Subway trains are available 24x7. Bob can catch a train virtually any time he wants. Similarly, cloud is available 24x7.

Trains have more compartments during peak hours than the normal hours. So, Bob does not have to worry about getting on-board anytime he wants to take a train. Subway accommodates all passengers catering for varying demands through out the day. The cloud is also like that. The resources in the cloud can expand or shirk based on the demand. We call it elasticity. Elasticity is a very useful property that lets businesses to timely respond to their customers for varying amounts of demand through out the year.
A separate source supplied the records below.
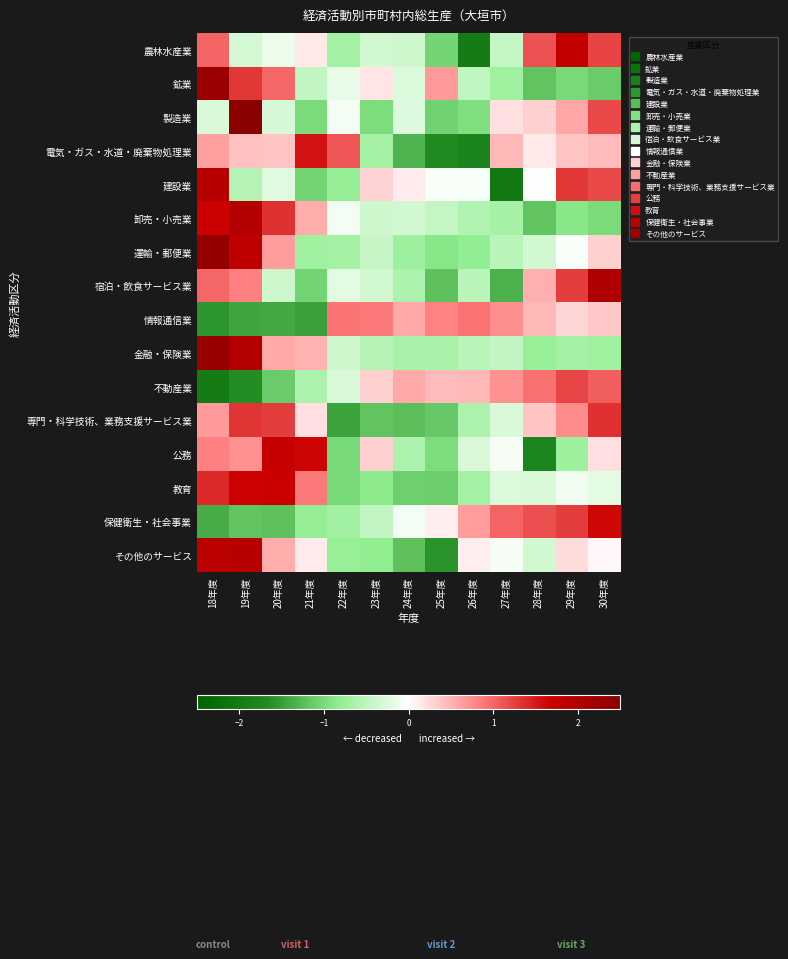

Rank the series by their maximum value, from highest to lowest.

製造業, 運輸・郵便業, 金融・保険業, 鉱業, 宿泊・飲食サービス業, 卸売・小売業, その他のサービス, 建設業, 農林水産業, 公務, 教育, 保健衛生・社会事業, 電気・ガス・水道・廃棄物処理業, 専門・科学技術、業務支援サービス業, 不動産業, 情報通信業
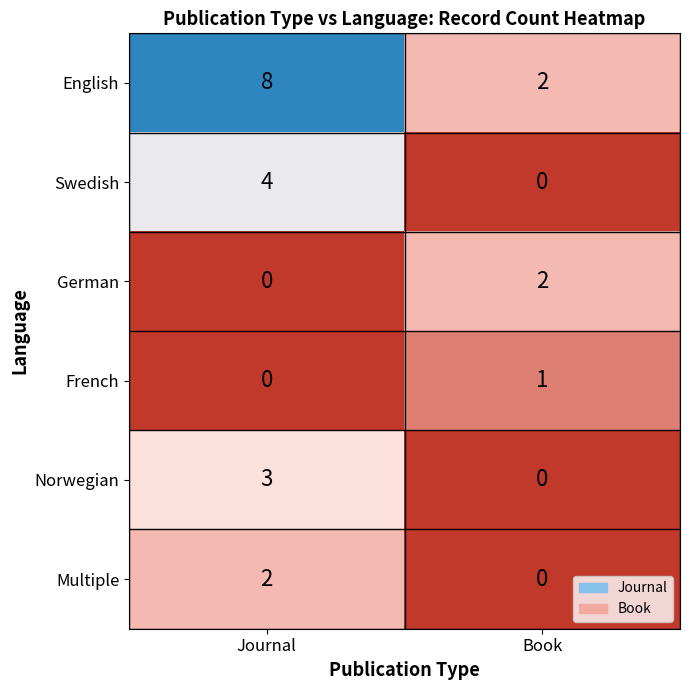

Is it true that Norwegian equals -1 at Book?

False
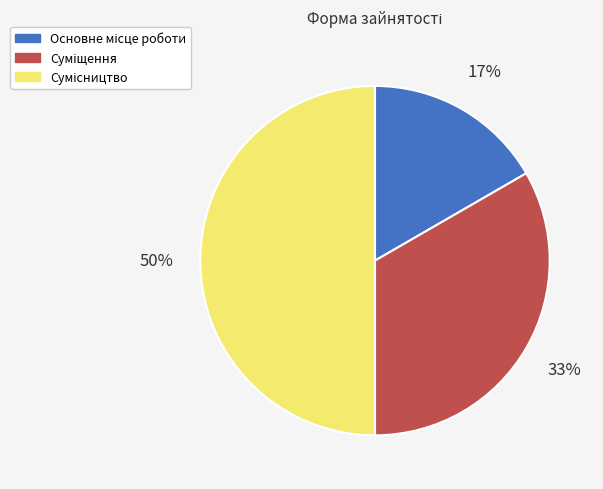

To the nearest percent, what is the average slice percentage?

33%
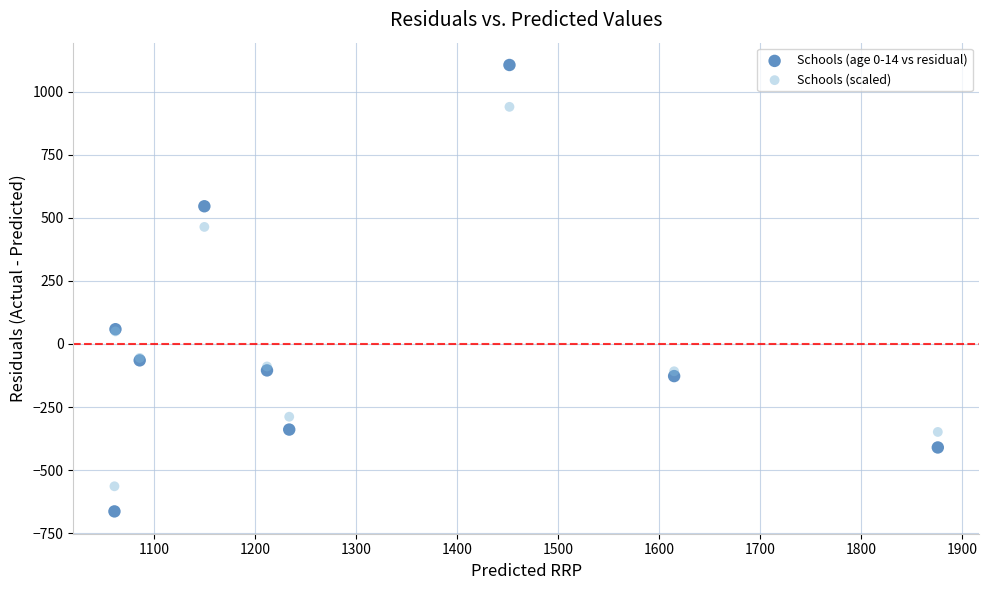

Which series has the largest Y range (max minus min)?

Schools (age 0-14 vs residual)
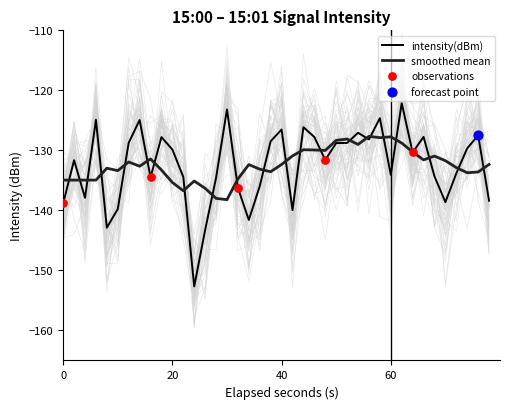

Which has a higher value, 10 or 40?

10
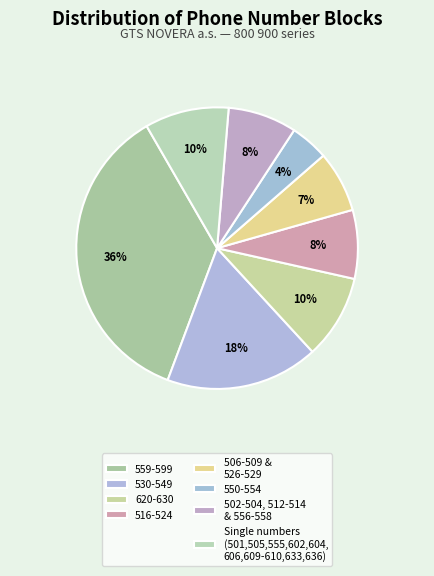

Count the number of slices in the pie.

8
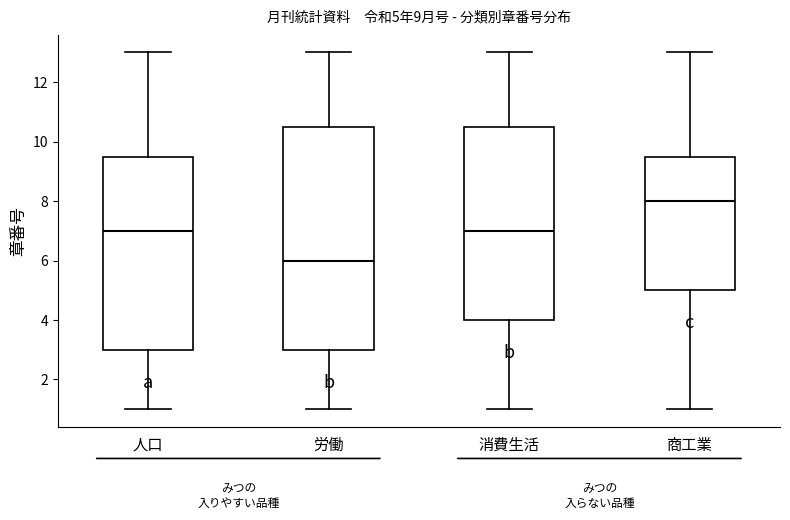

Which box's median line is the highest?

商工業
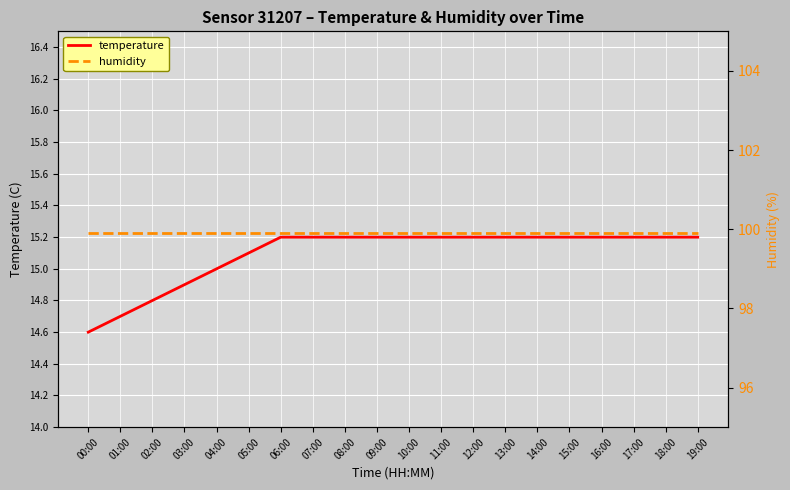

Reading left to right, extract all data points from this chart.

temperature: 00:00=14.6	01:00=14.7	02:00=14.8	03:00=14.9	04:00=15.0	05:00=15.1	06:00=15.2	07:00=15.2	08:00=15.2	09:00=15.2	10:00=15.2	11:00=15.2	12:00=15.2	13:00=15.2	14:00=15.2	15:00=15.2	16:00=15.2	17:00=15.2	18:00=15.2	19:00=15.2
humidity: 00:00=99.9	01:00=99.9	02:00=99.9	03:00=99.9	04:00=99.9	05:00=99.9	06:00=99.9	07:00=99.9	08:00=99.9	09:00=99.9	10:00=99.9	11:00=99.9	12:00=99.9	13:00=99.9	14:00=99.9	15:00=99.9	16:00=99.9	17:00=99.9	18:00=99.9	19:00=99.9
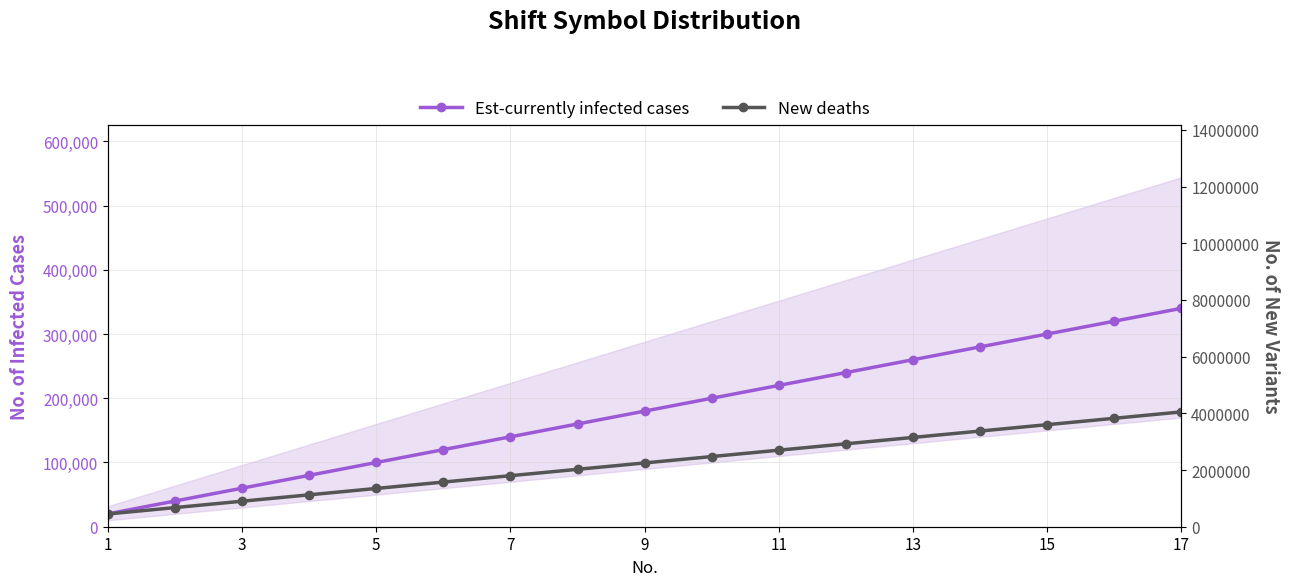

Which has a higher value, 7 or 5?

7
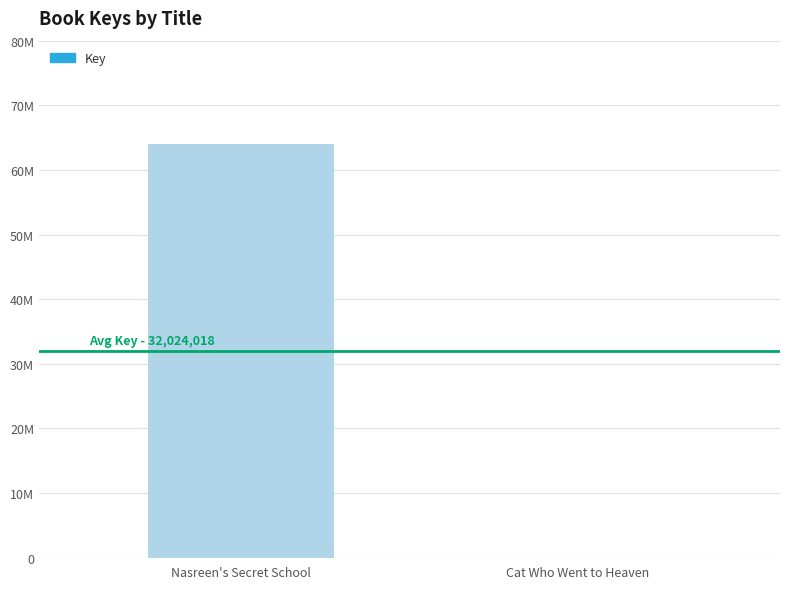

What is the label of the 1st bar from the right?

Cat Who Went to Heaven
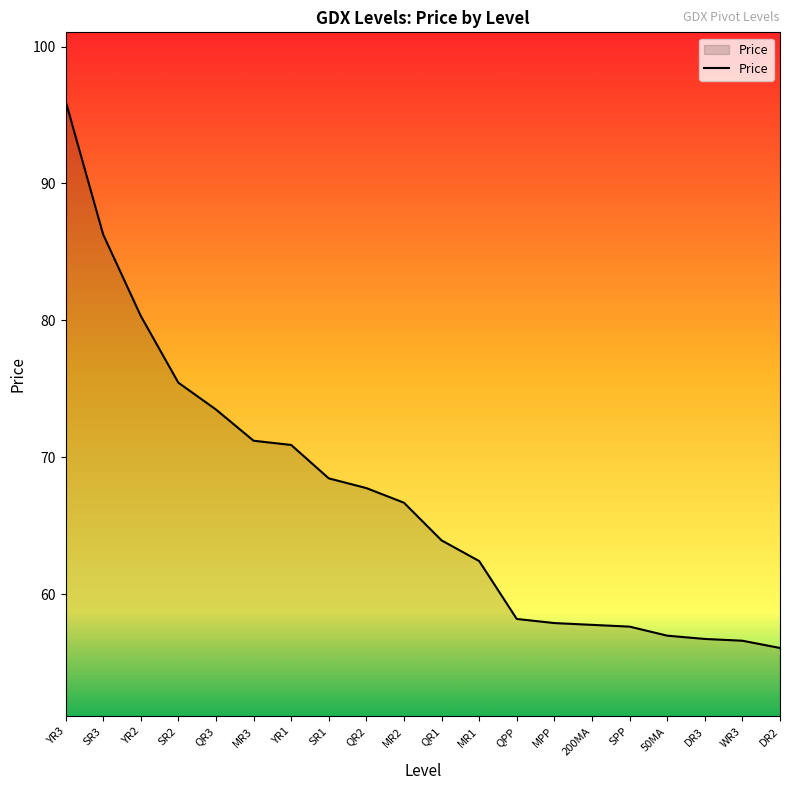

Which has a higher value, MR2 or 200MA?

MR2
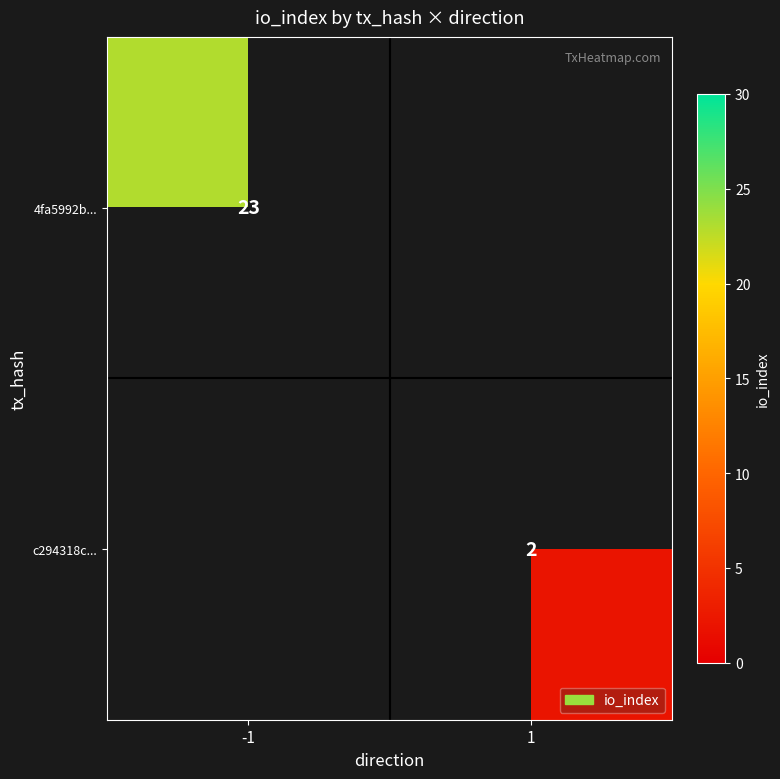

The value of 4fa5992b... at -1 is 13. True or false?

False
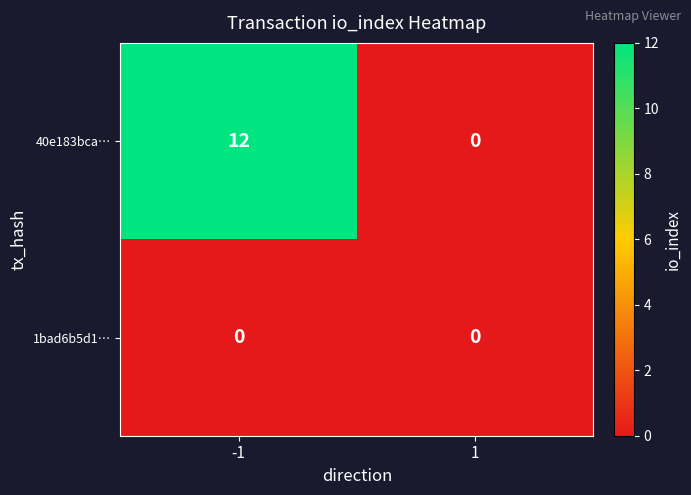

Rank the series by their maximum value, from lowest to highest.

1bad6b5d1…, 40e183bca…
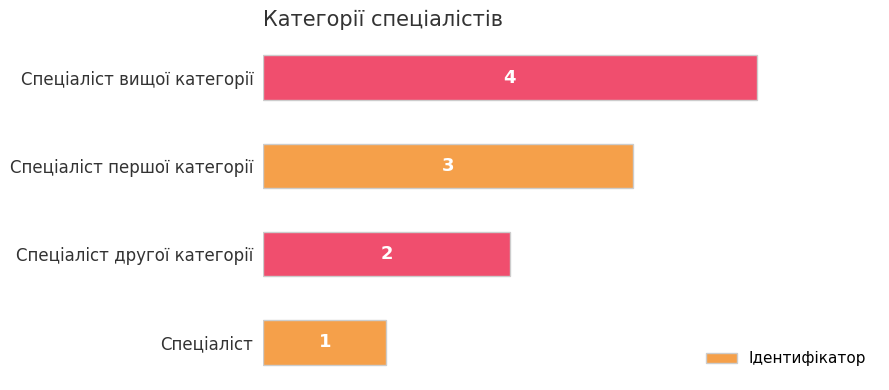

Which has a higher value, Спеціаліст or Спеціаліст першої категорії?

Спеціаліст першої категорії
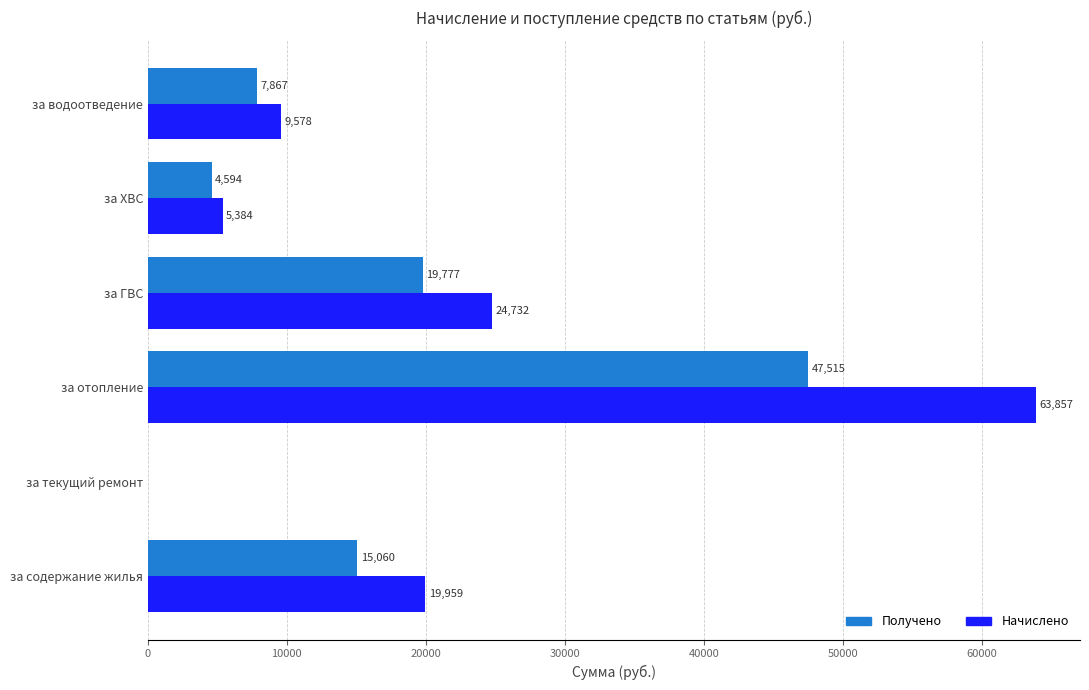

Which label corresponds to the largest value in the chart?

за отопление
If Bob used his own vehicle, he needs to regularly maintain his car on his own and repair any damages. Since Bob is using the public transport, he does not have to worry about any of that. Similarly, companies can have the peace of mind that they don't have to worry about maintaining computer hardware and having a dedicated staff to look after them.

When Bob boards in to the train, he gets a seat to sit and travel peacefully. Usually, everyone respects each other and does not invade others' space. Bob can browse his smart phone or read a book without getting unnecessary peaking from others. Similarly, even though the cloud is public, companies get their own bounded space to do their business so that their data is not mixed with other companies.

Usually subways have one or more train operators and ticket security officers. They make sure that Bob and other passengers travel safely as well as catch bad people who misuse it. Similarly, the cloud provides a several security measure to make sure that your business is safe and secure.

In summary, a public cloud is a shared resource, paid-per-usage, elastic, 24x7 available, transparent, virtually isolated, and secure.